Saturday, October 24, 2009

Ps 94

94:18ff. Induction. "When I thought, 'My foot slips,' your steadfast love, O Lord, held me up.... He will bring back on them their iniquity and wipe them out for their wickedness."

This can be seen as a form of syllogism or induction by the writer. What can be concluded from the fact that God held his foot up when he thought (maybe wrongly, but maybe even dead-on) that he "slips" -- i.e., it's happening, I'm falling .... ? Then God lifted his foot up, i.e., he got back on track, and if it was not so, the writer would not have been shy to say "where were you, God?" He wasn't shy to say that earlier in the psalm (94:1-5). So the writer is not playing, not saying "let me imagine and play make-believe that God helped me." He's not embarassed to say to God "how much longer?" whenever it is the case that he doesn't see anything being done by God.

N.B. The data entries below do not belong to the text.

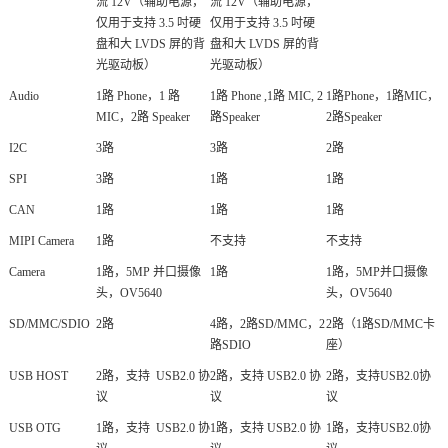
流 12V（辅助电源，
流 12V（辅助电源，
仅用于支持 3.5 吋
硬
仅用于支持 3.5 吋硬
盘
和大 LVDS 屏的背
盘和大 LVDS 屏的背
光驱动板）
光驱动板）
Audio
1路 Phone，1 路
1路 Phone ,1路 MIC, 2
1路Phone，1路MIC，
MIC，2路 Speaker
路Speaker
2路Speaker
I2C
3路
3路
2路
SPI
3路
1路
1路
CAN
1路
1路
1路
MIPI Camera
1路
不支持
不支持
Camera
1路，5MP 并口摄像
1路
1路，5MP并口摄像
头，OV5640
头，OV5640
SD/MMC/SDIO
2路
4路，2路SD/MMC，2
2路（1路SD/MMC卡
路SDIO
座）
USB HOST
2路，支持 USB2.0 协
2路，支持 USB2.0 协
2路，支持USB2.0协
议
议
议
USB OTG
1路，支持 USB2.0 协
1路，支持 USB2.0 协
1路，支持USB2.0协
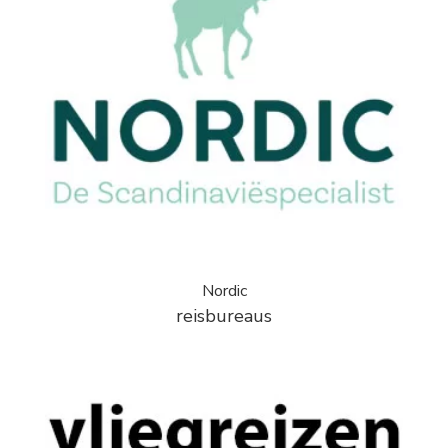
Nordic
reisbureaus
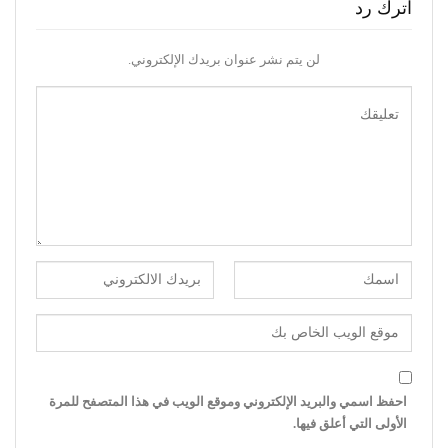
اترك رد
لن يتم نشر عنوان بريدك الإلكتروني.
احفظ اسمي والبريد الإلكتروني وموقع الويب في هذا المتصفح للمرة
الأولى التي أعلق فيها.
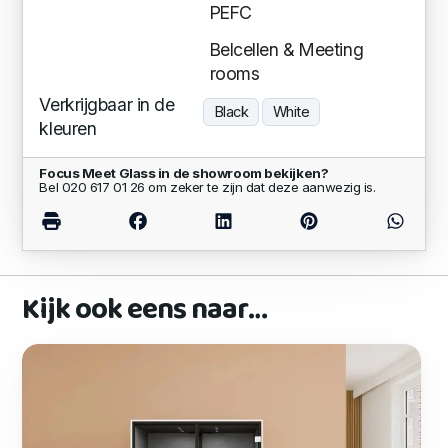
PEFC
Belcellen & Meeting
rooms
Verkrijgbaar in de
Black
White
kleuren
Focus Meet Glass in de showroom bekijken?
Bel 020 617 01 26 om zeker te zijn dat deze aanwezig is.
Kijk ook eens naar…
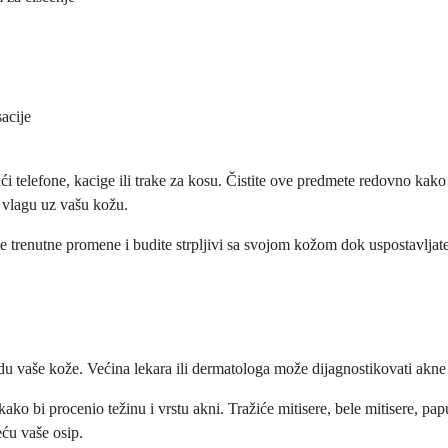
sacije
i telefone, kacige ili trake za kosu. Čistite ove predmete redovno kako b
 vlagu uz vašu kožu.
 trenutne promene i budite strpljivi sa svojom kožom dok uspostavljate
u vaše kože. Većina lekara ili dermatologa može dijagnostikovati akne s
ako bi procenio težinu i vrstu akni. Tražiće mitisere, bele mitisere, papu
eću vaše osip.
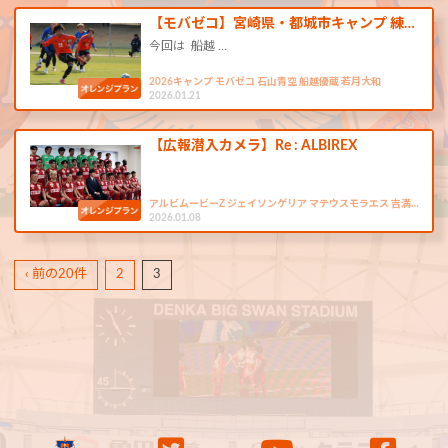
【モバゼコ】宮崎県・都城市キャンプ 練…
今回は 船越 …
2026キャンプ モバゼコ 石山青空 船越優蔵 若月大和
2026.01.21
【広報潜入カメラ】Re : ALBIREX
アルビムービーZ ジェイソンゲリア マテウスモラエス 吉満…
2026.01.08
‹ 前の20件
2
3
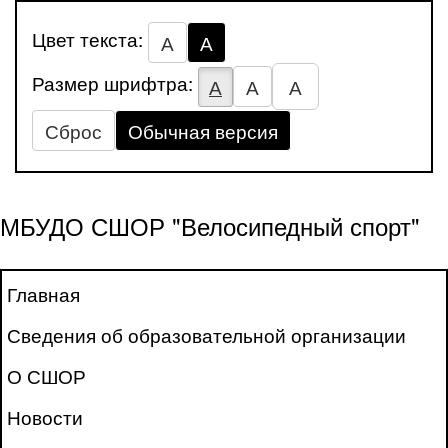
Цвет текста:
А
А
Размер шрифтра:
А
А
А
Сброс
Обычная версия
МБУДО СШОР "Велосипедный спорт"
Главная
Сведения об образовательной организации
О СШОР
Новости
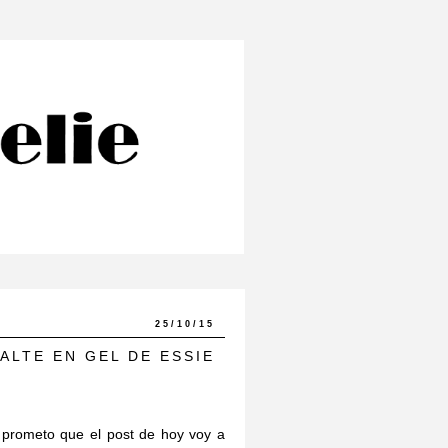
25/10/15
ALTE EN GEL DE ESSIE
 prometo que el post de hoy voy a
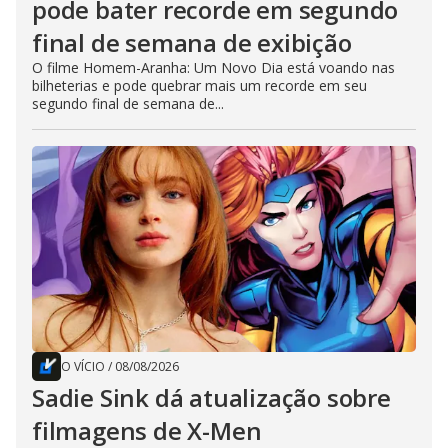
pode bater recorde em segundo
final de semana de exibição
O filme Homem-Aranha: Um Novo Dia está voando nas
bilheterias e pode quebrar mais um recorde em seu
segundo final de semana de...
O VÍCIO
/
08/08/2026
Sadie Sink dá atualização sobre
filmagens de X-Men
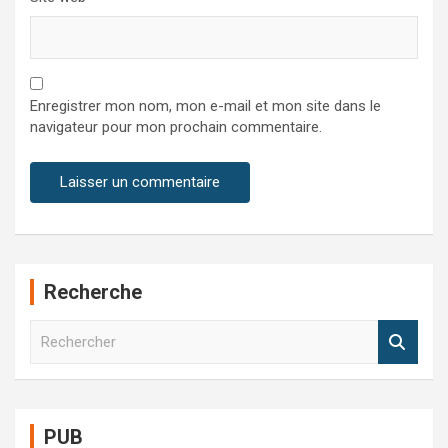
Enregistrer mon nom, mon e-mail et mon site dans le
navigateur pour mon prochain commentaire.
Recherche
R
e
c
h
e
PUB
r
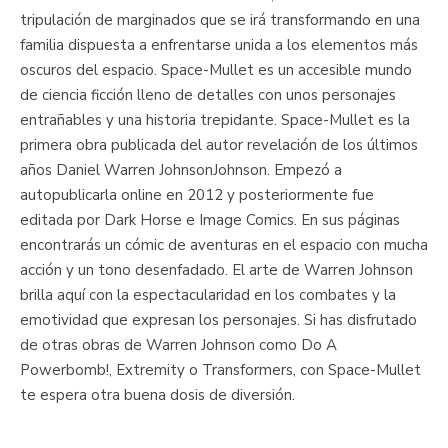
tripulación de marginados que se irá transformando en una
familia dispuesta a enfrentarse unida a los elementos más
oscuros del espacio. Space-Mullet es un accesible mundo
de ciencia ficción lleno de detalles con unos personajes
entrañables y una historia trepidante. Space-Mullet es la
primera obra publicada del autor revelación de los últimos
años Daniel Warren JohnsonJohnson. Empezó a
autopublicarla online en 2012 y posteriormente fue
editada por Dark Horse e Image Comics. En sus páginas
encontrarás un cómic de aventuras en el espacio con mucha
acción y un tono desenfadado. El arte de Warren Johnson
brilla aquí con la espectacularidad en los combates y la
emotividad que expresan los personajes. Si has disfrutado
de otras obras de Warren Johnson como Do A
Powerbomb!, Extremity o Transformers, con Space-Mullet
te espera otra buena dosis de diversión.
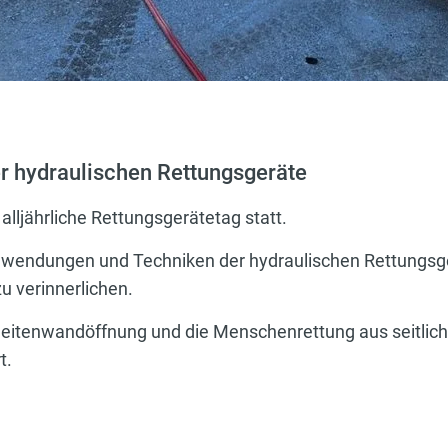
der hydraulischen Rettungsgeräte
lljährliche Rettungsgerätetag statt.
nwendungen und Techniken der hydraulischen Rettungsger
zu verinnerlichen.
 Seitenwandöffnung und die Menschenrettung aus seitlic
t.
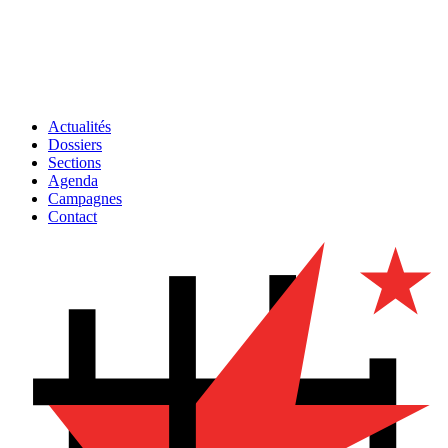
Actualités
Dossiers
Sections
Agenda
Campagnes
Contact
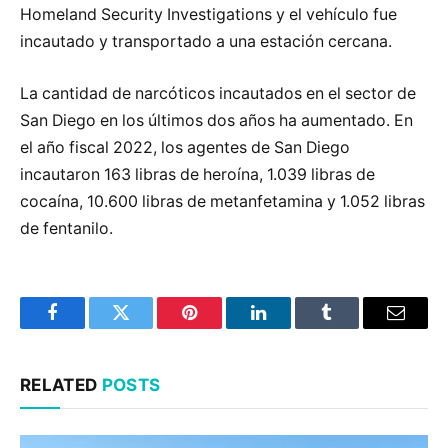
Homeland Security Investigations y el vehículo fue
incautado y transportado a una estación cercana.
La cantidad de narcóticos incautados en el sector de
San Diego en los últimos dos años ha aumentado. En
el año fiscal 2022, los agentes de San Diego
incautaron 163 libras de heroína, 1.039 libras de
cocaína, 10.600 libras de metanfetamina y 1.052 libras
de fentanilo.
Facebook
Twitter
Pinterest
LinkedIn
Tumblr
Email
RELATED
POSTS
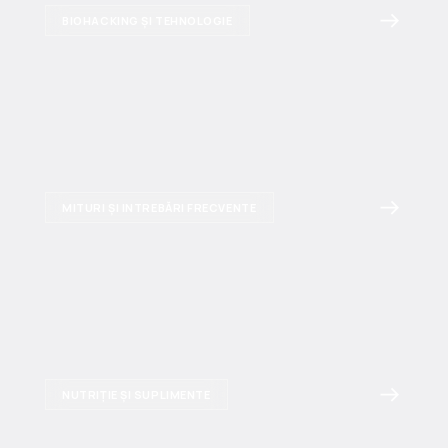
BIOHACKING ȘI TEHNOLOGIE
MITURI ȘI INTREBĂRI FRECVENTE
NUTRIȚIE ȘI SUPLIMENTE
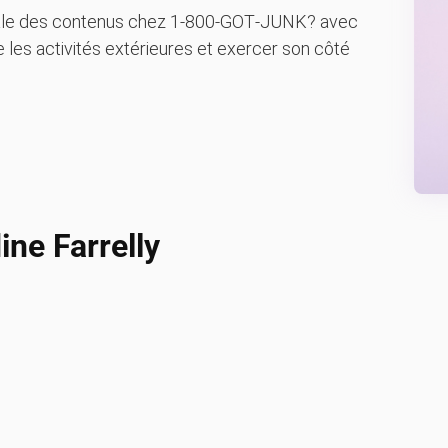
ipale des contenus chez 1‑800‑GOT‑JUNK? avec
 les activités extérieures et exercer son côté
ine Farrelly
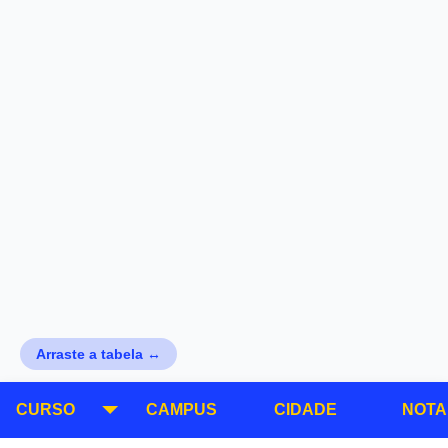
Arraste a tabela ↔
CURSO
CAMPUS
CIDADE
NOTA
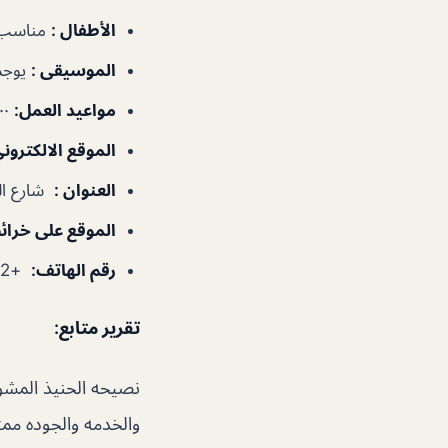
الأطفال
:
مناسب 
الموسيقى
:
يوجد
مواعيد العمل
:
١٢:٠٠–١١:٣٠م
الموقع الالكترون
العنوان
:
شارع الر
الموقع على خرا
رقم الهاتف
:
+97142514442
تقرير متابع
:
نصيحه الحنيذ المشو
والخدمه والجوده ممت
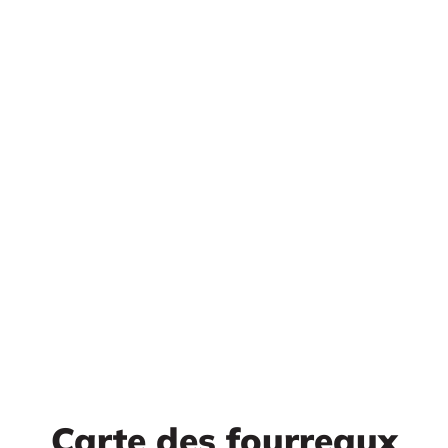
Carte des fourreaux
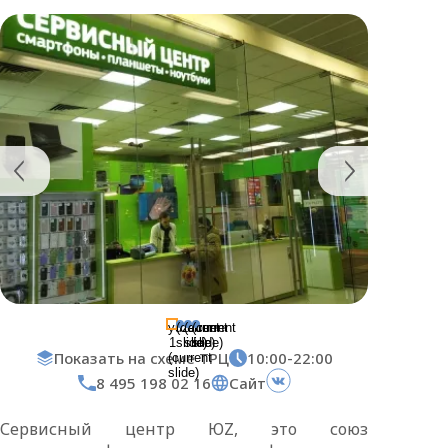
yuz-
(current
(current
(current
1
slide)
slide)
slide)
Показать на схеме ТРЦ
10:00-22:00
(current
slide)
8 495 198 02 16
Сайт
Сервисный центр ЮZ, это союз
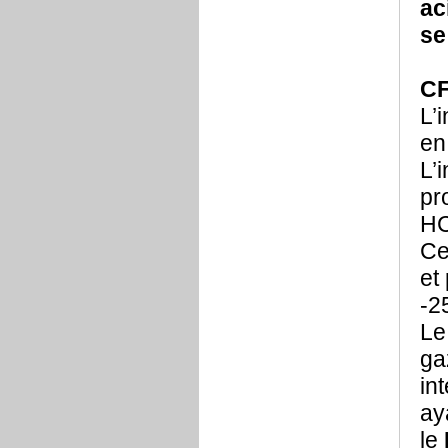
ac
se
C
L’
en
L’
pr
HC
Ce
et
-2
Le
ga
in
ay
le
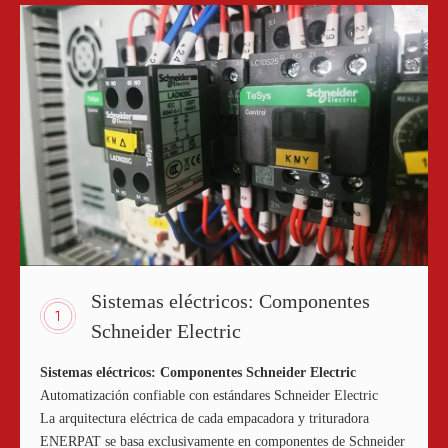
Sistemas eléctricos: Componentes
Schneider Electric
Sistemas eléctricos: Componentes Schneider Electric
Automatización confiable con estándares Schneider Electric
La arquitectura eléctrica de cada empacadora y trituradora
ENERPAT se basa exclusivamente en componentes de Schneider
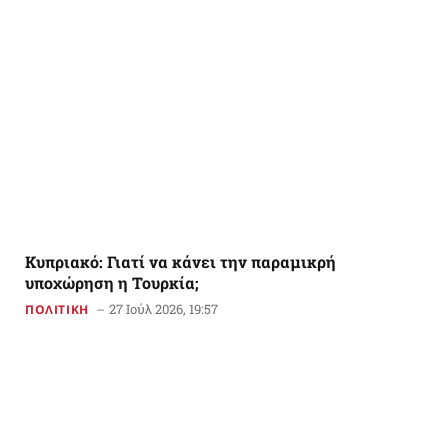
Κυπριακό: Γιατί να κάνει την παραμικρή
υποχώρηση η Τουρκία;
27 Ιούλ 2026, 19:57
ΠΟΛΙΤΙΚΗ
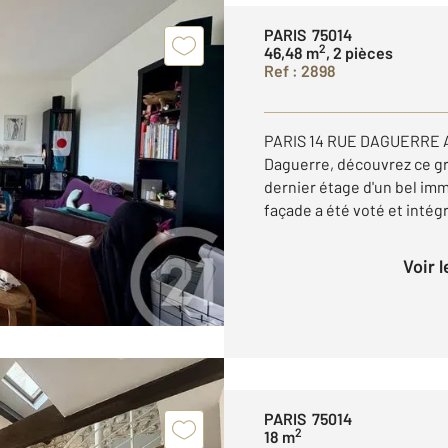
PARIS 75014
2
46,48 m
, 2 pièces
Ref : 2898
PARIS 14 RUE DAGUERRE Au
Daguerre, découvrez ce gr
dernier étage d'un bel im
façade a été voté et intégr
Voir 
PARIS 75014
2
18 m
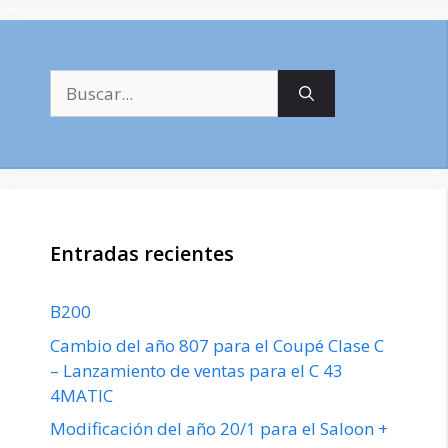
Buscar:
Entradas recientes
B200
Cambio del año 807 para el Coupé Clase C
– Lanzamiento de ventas para el C 43
4MATIC
Modificación del año 20/1 para el Saloon +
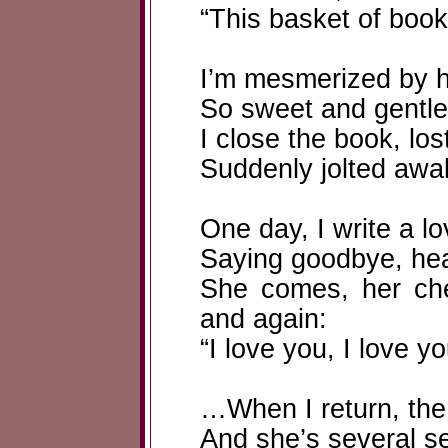
“This basket of book
I’m mesmerized by he
So sweet and gentle
I close the book, los
Suddenly jolted awak
One day, I write a lov
Saying goodbye, head
She comes, her che
and again:
“I love you, I love yo
…When I return, the 
And she’s several 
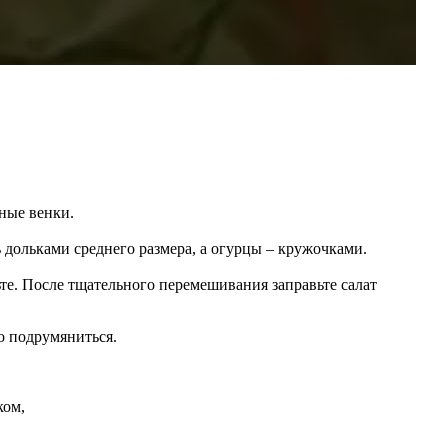
чные венки.
 дольками среднего размера, а огурцы – кружочками.
те. После тщательного перемешивания заправьте салат
о подрумяниться.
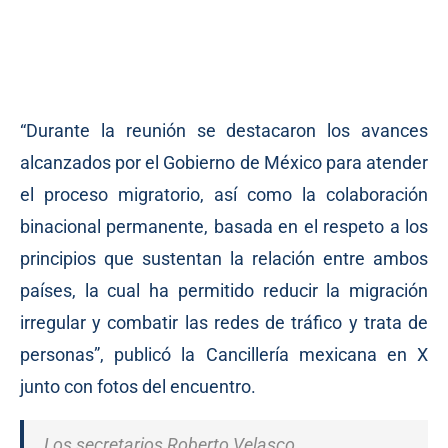
“Durante la reunión se destacaron los avances
alcanzados por el Gobierno de México para atender
el proceso migratorio, así como la colaboración
binacional permanente, basada en el respeto a los
principios que sustentan la relación entre ambos
países, la cual ha permitido reducir la migración
irregular y combatir las redes de tráfico y trata de
personas”, publicó la Cancillería mexicana en X
junto con fotos del encuentro.
Los secretarios Roberto Velasco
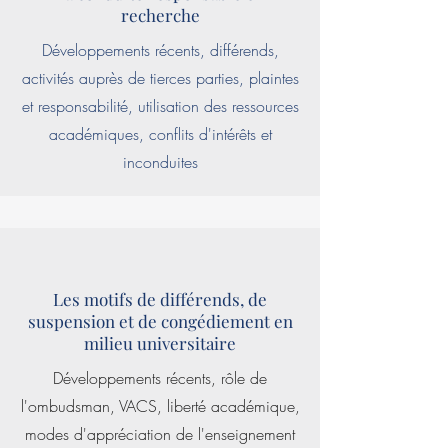
recherche
Développements récents, différends,
activités auprès de tierces parties, plaintes
et responsabilité, utilisation des ressources
académiques, conflits d'intérêts et
inconduites
Les motifs de différends, de
suspension et de congédiement en
milieu universitaire
Développements récents, rôle de
l'ombudsman, VACS, liberté académique,
modes d'appréciation de l'enseignement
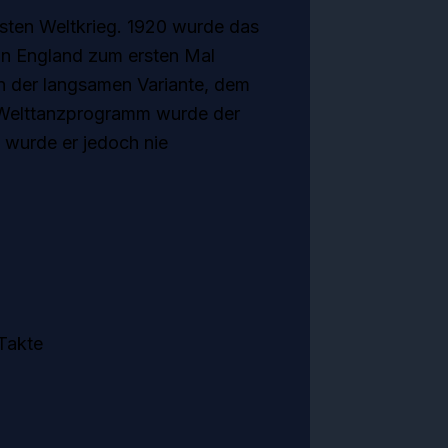
sten Weltkrieg. 1920 wurde das
 in England zum ersten Mal
n der langsamen Variante, dem
 Welttanzprogramm wurde der
 wurde er jedoch nie
 Takte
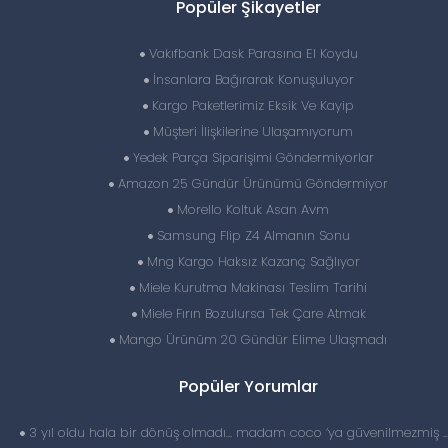
Popüler Şikayetler
Vakıfbank Dask Parasına El Koydu
İnsanlara Bağırarak Konuşuluyor
Kargo Paketlerimiz Eksik Ve Kayip
Müşteri İlişkilerine Ulaşamıyorum
Yedek Parça Siparişimi Göndermiyorlar
Amazon 25 Gündür Ürünümü Göndermiyor
Morello Koltuk Asan Avm
Samsung Flip Z4 Almanın Sonu
Mng Kargo Haksız Kazanç Sağlıyor
Miele Kurutma Makinası Teslim Tarihi
Miele Fırın Bozulursa Tek Çare Atmak
Mango Ürünüm 20 Gündür Elime Ulaşmadı
Popüler Yorumlar
3 yıl oldu hala bir dönüş olmadı… madam coco ‘ya güvenilmezmiş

However, the wiping out of the bad guys, coming as a corollary, or conclusion about the future, like the principle of induction, comes as a shock to some, including me, reading the psalm.

But there's some logic to it! Why should we believe that God holds us up, and not also believe that God will bring back on "wicked rulers" (94:20) their iniquity, wipe them out, etc? The same sun that rises on our parade, will set on theirs. One indicates the other.

This is much stronger than the mere assertion that "there's a first time for everything." That's just empty rhetoric: it doesn't start with any fact behind it at all! The writer here had a fact: somehow God had helped him. Therefore he drew a conclusion.